Two export formats have alreaady been added to Galaxy:
- BioComputeObjects, a standard (IEEE 2791-2020) for tracking provenance information of bioinformatics pipelines for high-throughput sequencing.
- RO-Crate, a FAIR archiving format of Research Objects based on schema.org and Bioschemas.
Every format can be downloaded directly, or written to pluggable Galaxy file sources (Dropbox, Google Drive, FTP, S3 ...).
The feature described here will be part of the next Galaxy release, and should become available on usegalaxy.eu
and related instances around March 2023 depending on the instance configuration.
Export invocation to RO-Crate
In this example, a valid RO-Crate archive is exported from the workflow invocation view, capturing the complete Galaxy history:
The RO-Crate is following the Workflow Run Crate profile, embedding the input/output data frmo the workflow history, along with Galaxy log information and the executed Galaxy workflow definitions in several formats: Classical *.ga
and newer gxformat2 *.gxwf.yml
, as well as an Abstract CWL representing using the Common Workflow Language standard.
The RO-Crate can be explored and extended programmatically using the Python RO-Crate library.
The GTN Smörgåsbord 2023 will include a training module on RO-Crate and Galaxy that will expand on this approach.
Export invocation to BioCompute Object
The previous support for exporting BioCompute Objects (BCO) have been integrated into the new exporting framework.
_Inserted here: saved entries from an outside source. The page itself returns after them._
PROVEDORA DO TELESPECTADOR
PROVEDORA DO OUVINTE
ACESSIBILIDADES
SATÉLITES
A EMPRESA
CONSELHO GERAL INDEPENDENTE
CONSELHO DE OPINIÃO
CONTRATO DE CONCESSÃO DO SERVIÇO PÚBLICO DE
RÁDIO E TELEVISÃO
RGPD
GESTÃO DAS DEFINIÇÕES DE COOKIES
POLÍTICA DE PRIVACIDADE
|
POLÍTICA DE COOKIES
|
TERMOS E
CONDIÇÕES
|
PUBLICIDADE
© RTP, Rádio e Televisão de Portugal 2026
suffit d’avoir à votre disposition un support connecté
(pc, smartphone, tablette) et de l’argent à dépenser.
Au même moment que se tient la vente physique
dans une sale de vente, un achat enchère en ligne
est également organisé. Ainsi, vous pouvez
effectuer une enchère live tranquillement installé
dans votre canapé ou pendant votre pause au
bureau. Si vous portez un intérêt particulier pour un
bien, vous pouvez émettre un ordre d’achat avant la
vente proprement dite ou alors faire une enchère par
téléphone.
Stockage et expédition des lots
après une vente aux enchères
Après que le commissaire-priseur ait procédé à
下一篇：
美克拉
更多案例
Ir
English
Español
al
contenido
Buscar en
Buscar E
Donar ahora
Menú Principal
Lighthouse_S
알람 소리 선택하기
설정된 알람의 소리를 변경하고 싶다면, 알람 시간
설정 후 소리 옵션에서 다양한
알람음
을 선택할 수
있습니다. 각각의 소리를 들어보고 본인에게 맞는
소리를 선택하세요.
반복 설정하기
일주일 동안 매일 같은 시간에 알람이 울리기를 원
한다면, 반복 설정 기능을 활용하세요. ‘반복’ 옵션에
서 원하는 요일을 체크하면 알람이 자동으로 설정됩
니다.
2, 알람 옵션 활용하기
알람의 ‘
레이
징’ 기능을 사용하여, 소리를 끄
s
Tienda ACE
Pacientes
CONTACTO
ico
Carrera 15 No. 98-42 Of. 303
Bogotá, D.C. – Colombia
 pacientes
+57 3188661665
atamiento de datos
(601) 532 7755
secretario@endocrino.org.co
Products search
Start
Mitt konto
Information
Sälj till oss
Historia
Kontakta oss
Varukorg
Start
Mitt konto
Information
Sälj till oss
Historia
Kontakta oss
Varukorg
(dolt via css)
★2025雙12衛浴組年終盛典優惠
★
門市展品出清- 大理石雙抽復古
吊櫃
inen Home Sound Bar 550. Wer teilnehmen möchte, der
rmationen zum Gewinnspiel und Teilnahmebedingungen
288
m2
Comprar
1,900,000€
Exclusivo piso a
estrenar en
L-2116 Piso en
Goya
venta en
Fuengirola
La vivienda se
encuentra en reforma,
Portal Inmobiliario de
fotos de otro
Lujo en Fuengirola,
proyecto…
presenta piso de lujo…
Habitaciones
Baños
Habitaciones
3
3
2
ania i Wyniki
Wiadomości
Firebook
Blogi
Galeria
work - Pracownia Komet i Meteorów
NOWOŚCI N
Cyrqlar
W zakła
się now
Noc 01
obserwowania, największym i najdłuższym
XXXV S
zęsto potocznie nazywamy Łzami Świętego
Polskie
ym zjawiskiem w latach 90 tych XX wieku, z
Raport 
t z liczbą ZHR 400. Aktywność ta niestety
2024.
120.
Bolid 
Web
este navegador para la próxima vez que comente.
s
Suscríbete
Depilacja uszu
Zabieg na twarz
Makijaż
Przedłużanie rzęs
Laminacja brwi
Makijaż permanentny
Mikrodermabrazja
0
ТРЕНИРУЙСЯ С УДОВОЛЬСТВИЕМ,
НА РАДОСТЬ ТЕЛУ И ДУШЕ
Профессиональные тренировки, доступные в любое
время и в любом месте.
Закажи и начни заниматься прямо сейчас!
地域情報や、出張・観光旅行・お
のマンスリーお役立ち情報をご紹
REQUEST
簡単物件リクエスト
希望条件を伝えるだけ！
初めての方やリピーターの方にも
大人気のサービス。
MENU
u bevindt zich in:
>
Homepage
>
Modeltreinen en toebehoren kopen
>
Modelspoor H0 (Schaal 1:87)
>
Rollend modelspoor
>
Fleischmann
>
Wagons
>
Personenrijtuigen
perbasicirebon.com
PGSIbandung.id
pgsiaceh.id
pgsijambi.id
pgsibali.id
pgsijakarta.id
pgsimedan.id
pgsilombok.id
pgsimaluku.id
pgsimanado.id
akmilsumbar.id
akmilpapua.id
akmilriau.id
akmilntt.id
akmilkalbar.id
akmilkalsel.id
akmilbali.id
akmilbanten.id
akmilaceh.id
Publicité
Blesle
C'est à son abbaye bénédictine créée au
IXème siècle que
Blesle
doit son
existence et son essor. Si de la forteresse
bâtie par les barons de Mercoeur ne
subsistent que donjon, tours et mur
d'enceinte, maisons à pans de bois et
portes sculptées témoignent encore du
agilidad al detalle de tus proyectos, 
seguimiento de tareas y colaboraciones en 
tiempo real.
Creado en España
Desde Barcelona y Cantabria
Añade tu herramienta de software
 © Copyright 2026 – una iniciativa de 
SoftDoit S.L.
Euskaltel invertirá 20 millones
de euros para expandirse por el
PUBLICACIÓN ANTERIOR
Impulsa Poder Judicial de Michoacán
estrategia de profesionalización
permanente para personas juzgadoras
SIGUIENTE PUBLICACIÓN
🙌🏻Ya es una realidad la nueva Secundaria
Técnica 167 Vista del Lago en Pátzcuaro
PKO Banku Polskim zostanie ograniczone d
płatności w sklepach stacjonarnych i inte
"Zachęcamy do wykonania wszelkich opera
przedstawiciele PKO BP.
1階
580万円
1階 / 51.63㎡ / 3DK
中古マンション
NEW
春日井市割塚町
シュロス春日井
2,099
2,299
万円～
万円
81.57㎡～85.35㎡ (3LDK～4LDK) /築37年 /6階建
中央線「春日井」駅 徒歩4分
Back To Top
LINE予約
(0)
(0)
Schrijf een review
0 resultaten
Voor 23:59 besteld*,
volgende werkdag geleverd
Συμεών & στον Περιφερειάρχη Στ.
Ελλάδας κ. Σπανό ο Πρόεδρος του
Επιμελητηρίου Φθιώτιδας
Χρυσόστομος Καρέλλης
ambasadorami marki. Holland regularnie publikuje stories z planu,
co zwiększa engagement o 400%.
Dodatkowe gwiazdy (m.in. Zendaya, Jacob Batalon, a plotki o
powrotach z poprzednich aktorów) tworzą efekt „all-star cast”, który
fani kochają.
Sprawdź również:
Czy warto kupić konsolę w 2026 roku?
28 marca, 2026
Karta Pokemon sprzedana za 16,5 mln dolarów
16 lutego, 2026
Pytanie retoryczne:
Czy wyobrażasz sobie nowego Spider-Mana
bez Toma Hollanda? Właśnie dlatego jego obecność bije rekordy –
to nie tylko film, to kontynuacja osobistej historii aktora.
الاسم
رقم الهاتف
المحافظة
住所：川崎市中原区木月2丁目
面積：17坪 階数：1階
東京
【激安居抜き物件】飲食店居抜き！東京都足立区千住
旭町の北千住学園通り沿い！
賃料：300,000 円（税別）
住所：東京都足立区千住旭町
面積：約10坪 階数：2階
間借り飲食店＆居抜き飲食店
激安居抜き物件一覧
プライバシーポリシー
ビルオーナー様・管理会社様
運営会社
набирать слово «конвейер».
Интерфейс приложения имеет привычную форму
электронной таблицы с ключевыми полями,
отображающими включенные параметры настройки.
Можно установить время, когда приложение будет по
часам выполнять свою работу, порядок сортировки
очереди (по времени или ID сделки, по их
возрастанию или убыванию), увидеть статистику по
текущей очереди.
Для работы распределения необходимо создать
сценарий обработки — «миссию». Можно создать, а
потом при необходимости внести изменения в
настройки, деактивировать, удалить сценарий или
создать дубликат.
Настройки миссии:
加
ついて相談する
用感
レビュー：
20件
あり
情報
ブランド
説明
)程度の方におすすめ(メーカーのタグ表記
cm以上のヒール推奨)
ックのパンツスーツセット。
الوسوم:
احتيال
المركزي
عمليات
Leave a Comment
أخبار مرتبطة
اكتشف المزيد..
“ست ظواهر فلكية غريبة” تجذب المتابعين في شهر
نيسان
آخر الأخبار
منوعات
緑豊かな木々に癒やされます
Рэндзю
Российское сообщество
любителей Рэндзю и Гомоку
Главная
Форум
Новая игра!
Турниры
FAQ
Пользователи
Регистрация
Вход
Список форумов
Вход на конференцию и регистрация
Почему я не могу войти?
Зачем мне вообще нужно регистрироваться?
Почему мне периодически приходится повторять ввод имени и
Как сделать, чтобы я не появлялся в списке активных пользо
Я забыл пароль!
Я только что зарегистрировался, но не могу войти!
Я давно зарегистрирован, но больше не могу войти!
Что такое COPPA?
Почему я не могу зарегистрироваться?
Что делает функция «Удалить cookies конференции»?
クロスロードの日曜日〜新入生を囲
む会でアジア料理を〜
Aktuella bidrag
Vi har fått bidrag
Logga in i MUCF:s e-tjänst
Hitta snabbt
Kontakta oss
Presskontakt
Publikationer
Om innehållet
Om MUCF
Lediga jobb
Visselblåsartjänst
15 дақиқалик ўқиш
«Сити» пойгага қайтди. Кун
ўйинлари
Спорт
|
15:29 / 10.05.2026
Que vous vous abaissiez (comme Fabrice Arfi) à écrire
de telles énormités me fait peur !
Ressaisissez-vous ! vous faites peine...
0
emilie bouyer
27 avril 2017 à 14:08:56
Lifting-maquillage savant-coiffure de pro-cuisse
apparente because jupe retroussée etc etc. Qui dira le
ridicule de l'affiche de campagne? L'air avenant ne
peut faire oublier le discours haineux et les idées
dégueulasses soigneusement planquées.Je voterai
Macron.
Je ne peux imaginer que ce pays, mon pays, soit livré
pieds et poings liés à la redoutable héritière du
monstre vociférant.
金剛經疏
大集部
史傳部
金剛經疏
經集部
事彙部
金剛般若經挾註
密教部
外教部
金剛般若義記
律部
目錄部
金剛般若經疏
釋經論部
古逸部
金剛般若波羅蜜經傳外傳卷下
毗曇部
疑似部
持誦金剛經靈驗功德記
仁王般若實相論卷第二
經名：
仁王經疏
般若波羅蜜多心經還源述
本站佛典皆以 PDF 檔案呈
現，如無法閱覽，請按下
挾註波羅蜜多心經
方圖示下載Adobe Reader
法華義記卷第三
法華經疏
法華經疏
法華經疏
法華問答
In addition to the direct download of an BCO or storing it in an external source, this export plugin also allows sending a BCO to an external database:
Note that the BCO is a JSON file with provenance metadata, which includes data references as URLs to the Galaxy history. Therefore, it's recommended to make the history public, in order for workflow data to be accessible. Future work will explore combining BCO export within an RO-Crate archive following the BCO RO-Crate profile, with further archiving in external repositories like Zenodo and WorkflowHub.
How to add new export plugins
If you would like to export workflow invocations, histories or history elements, you can now extend the backend in a well defined way to create your preferred format. The same holds true for the frontend, where you have an easy way of defining new export formats from which a user can choose.
Adding new export plugins is relatively easy. Once the backend supports a new export format, we can add a new InvocationExportPlugin
instance inside
client/src/components/Workflow/Invocation/Export/Plugins/
and register it in the index.js file. That's it!
Each export plugin can define additional custom operations, for example to collect addional metadata from the user before the export starts.
If the plugin needs to display additional components as part of the custom actions, for example for additional metadata, it should be done inside a modal like in the example above, and the additional component should be placed in a subfolder with the name of the plugin.
This work is based on previous work from John Chilton, who added a backend component and APIs for serving files. Thanks to John Chilton, David, Paul, Hadley, and Stian for working on this project.